Another indicator worth watching, though the data points are scattered, involves the occasional one-on-one poll matching Trump against DeSantis with no other options to complicate the choice. Early on in the invisible primary, these polls generally showed DeSantis doing much better than in the full-field polls, suggesting (or so Team DeSantis and his media fans said) that once the governor disposed of the minor candidates and got Trump into a real fight, he might win. This hypothesis is based on the questionable premise that the only reason Trump won the nomination in 2016 is that his rivals split the anti-Trump vote. In reality, once the field shrank, Trump kept doing better. Furthermore, even if candidates other than Trump and DeSantis fade during the 2024 primaries, it may happen too late for anyone to overtake Trump (which is what happened to Ted Cruz in 2016).
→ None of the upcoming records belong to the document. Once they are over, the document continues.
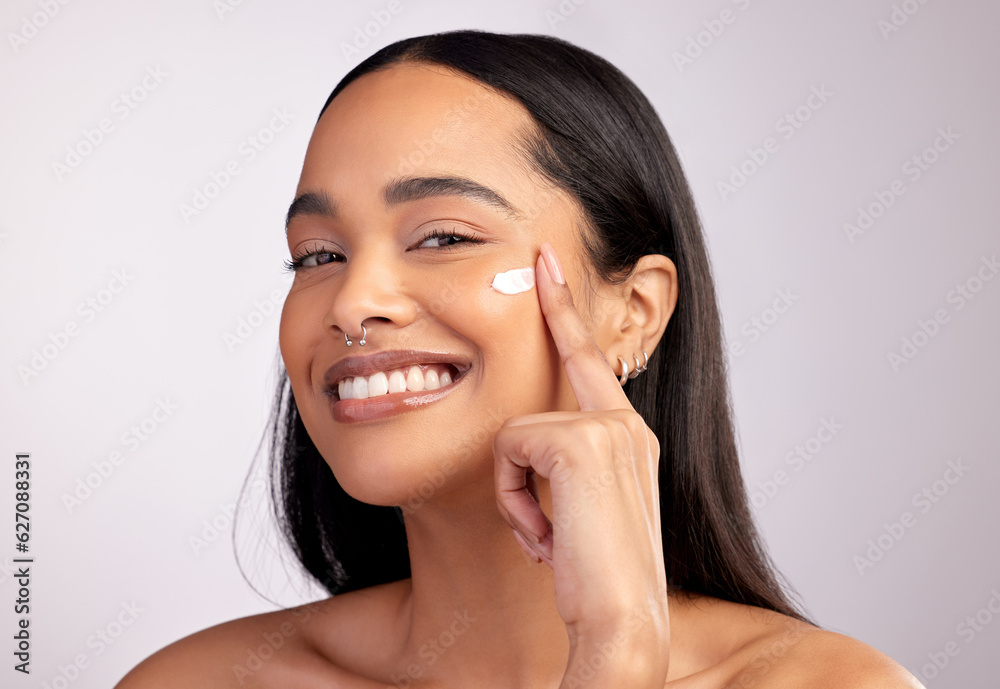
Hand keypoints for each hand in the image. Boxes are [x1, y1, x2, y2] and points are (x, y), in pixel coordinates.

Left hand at [493, 242, 668, 687]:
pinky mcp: (581, 441)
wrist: (624, 622)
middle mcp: (627, 426)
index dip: (566, 310)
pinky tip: (546, 538)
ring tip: (551, 538)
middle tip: (545, 344)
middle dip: (545, 362)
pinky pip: (509, 453)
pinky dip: (514, 502)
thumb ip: (562, 474)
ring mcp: (610, 428)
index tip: (546, 261)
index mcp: (629, 439)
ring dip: (518, 495)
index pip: (592, 363)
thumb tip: (523, 459)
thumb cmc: (599, 581)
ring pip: (515, 433)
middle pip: (566, 365)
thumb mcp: (579, 517)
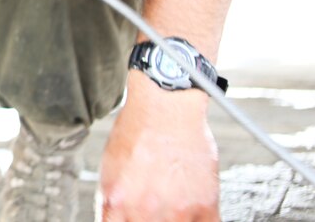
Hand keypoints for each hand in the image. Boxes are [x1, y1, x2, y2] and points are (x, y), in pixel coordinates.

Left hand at [97, 73, 219, 220]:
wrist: (166, 105)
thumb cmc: (137, 130)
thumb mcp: (109, 167)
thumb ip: (111, 202)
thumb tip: (113, 219)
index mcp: (118, 201)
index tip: (131, 220)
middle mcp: (146, 209)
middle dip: (149, 221)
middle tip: (153, 211)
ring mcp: (177, 210)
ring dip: (174, 219)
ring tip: (171, 206)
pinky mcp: (205, 204)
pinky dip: (198, 221)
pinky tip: (191, 213)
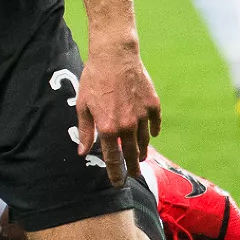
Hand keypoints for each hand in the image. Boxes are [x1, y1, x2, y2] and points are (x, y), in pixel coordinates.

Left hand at [74, 38, 160, 185]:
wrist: (115, 56)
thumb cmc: (94, 79)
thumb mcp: (83, 106)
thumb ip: (86, 131)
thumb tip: (83, 152)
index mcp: (108, 128)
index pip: (113, 159)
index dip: (115, 173)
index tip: (117, 183)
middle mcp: (127, 126)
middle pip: (132, 154)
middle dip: (133, 168)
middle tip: (134, 176)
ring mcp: (142, 116)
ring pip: (145, 140)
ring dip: (143, 151)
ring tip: (142, 157)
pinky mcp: (153, 104)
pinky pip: (155, 123)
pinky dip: (154, 130)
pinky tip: (153, 135)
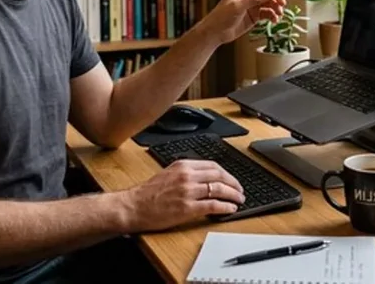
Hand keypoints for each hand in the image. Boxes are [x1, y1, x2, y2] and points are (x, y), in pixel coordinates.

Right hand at [123, 160, 244, 230]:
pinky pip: (213, 205)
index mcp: (183, 165)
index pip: (213, 165)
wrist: (134, 206)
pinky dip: (225, 207)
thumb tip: (206, 177)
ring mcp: (188, 192)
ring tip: (239, 200)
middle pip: (219, 175)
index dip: (227, 173)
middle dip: (234, 183)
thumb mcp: (168, 173)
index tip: (232, 180)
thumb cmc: (148, 193)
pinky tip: (230, 209)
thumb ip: (186, 172)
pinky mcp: (187, 208)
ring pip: (219, 189)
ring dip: (233, 195)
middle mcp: (187, 176)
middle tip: (240, 190)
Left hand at [201, 0, 286, 44]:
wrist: (216, 32)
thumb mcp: (238, 6)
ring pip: (269, 2)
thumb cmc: (221, 17)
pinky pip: (267, 13)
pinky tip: (274, 20)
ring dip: (276, 7)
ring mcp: (252, 5)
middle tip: (282, 3)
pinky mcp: (254, 16)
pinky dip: (272, 16)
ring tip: (279, 14)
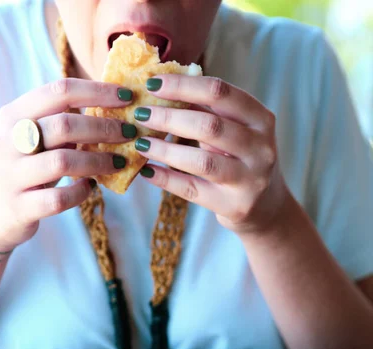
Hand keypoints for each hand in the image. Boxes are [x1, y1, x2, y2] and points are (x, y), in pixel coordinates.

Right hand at [0, 78, 134, 252]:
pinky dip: (81, 193)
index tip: (126, 96)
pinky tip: (91, 187)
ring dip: (98, 161)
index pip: (59, 91)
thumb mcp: (34, 138)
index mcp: (14, 115)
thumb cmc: (26, 168)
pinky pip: (59, 198)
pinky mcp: (22, 207)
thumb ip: (62, 121)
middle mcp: (10, 141)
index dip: (97, 91)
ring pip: (63, 161)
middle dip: (104, 128)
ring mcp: (14, 175)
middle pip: (65, 125)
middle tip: (130, 133)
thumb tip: (112, 105)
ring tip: (119, 162)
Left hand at [135, 75, 288, 236]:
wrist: (266, 207)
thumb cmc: (242, 159)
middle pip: (210, 126)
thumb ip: (209, 111)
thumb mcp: (236, 131)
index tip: (152, 83)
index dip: (184, 85)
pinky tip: (147, 171)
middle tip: (141, 114)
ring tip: (140, 143)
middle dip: (170, 118)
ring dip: (166, 150)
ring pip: (202, 161)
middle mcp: (260, 149)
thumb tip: (162, 86)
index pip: (221, 93)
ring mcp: (250, 180)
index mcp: (261, 120)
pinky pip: (193, 190)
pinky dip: (167, 179)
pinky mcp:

In any event, even the one-on-one polls are now showing Trump ahead. As recently as early February, YouGov-Yahoo surveys had DeSantis leading Trump in a straight-up competition by a 45-41 margin. By late March, following Trump’s Manhattan indictment, the same pollster showed Trump leading DeSantis by a big 57-31 margin, and in mid-April, he was still up 52 to 36. Similarly, The Wall Street Journal made waves with a December poll sowing DeSantis leading Trump by a 52-38 margin with no one else on the trial ballot. But a new Journal poll now flips those numbers with Trump taking a 51-38 lead in the unlikely scenario of a one-on-one battle.
In another metric of particular importance to Team DeSantis, which hopes to convince Republican voters the ex-president is unelectable, the two men are running basically even against Biden (Trump leads Biden in general-election trial-heat averages by 1.3 percent; DeSantis leads the incumbent by 1.9 percent, according to RealClearPolitics). But Public Opinion Strategies just released general-election polls of two battleground states (Arizona and Pennsylvania) showing DeSantis to be a significantly stronger candidate than Trump against Biden. DeSantis needs a lot more of that kind of electability evidence and maybe a few weeks without negative press.